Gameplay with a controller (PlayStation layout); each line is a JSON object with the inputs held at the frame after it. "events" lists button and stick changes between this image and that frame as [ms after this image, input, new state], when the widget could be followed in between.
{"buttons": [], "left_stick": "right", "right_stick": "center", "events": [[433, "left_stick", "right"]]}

---

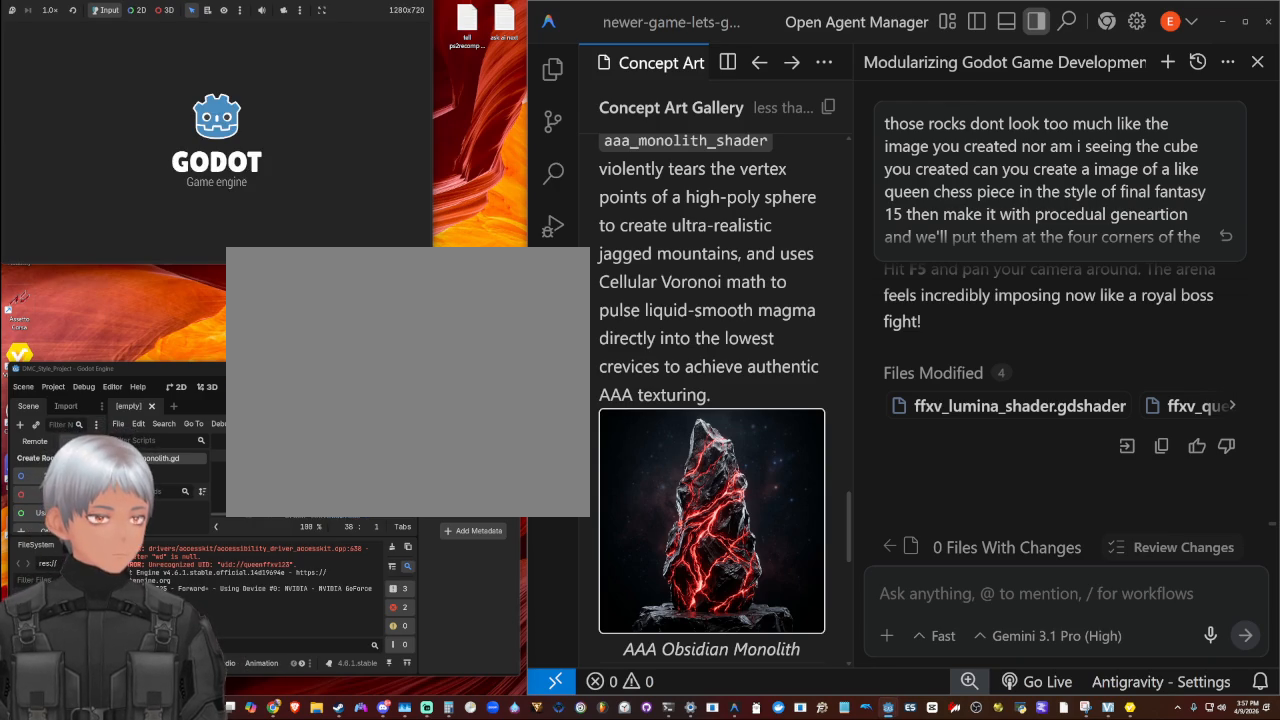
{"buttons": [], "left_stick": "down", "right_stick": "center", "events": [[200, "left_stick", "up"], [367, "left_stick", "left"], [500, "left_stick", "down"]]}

## TASK DETAILS
From the data above, pick out each line containing "buttons" and copy it.

## SOLUTION TO THIS TASK
{"buttons": [], "left_stick": "right", "right_stick": "center", "events": [[433, "left_stick", "right"]]}
{"buttons": [], "left_stick": "down", "right_stick": "center", "events": [[200, "left_stick", "up"], [367, "left_stick", "left"], [500, "left_stick", "down"]]}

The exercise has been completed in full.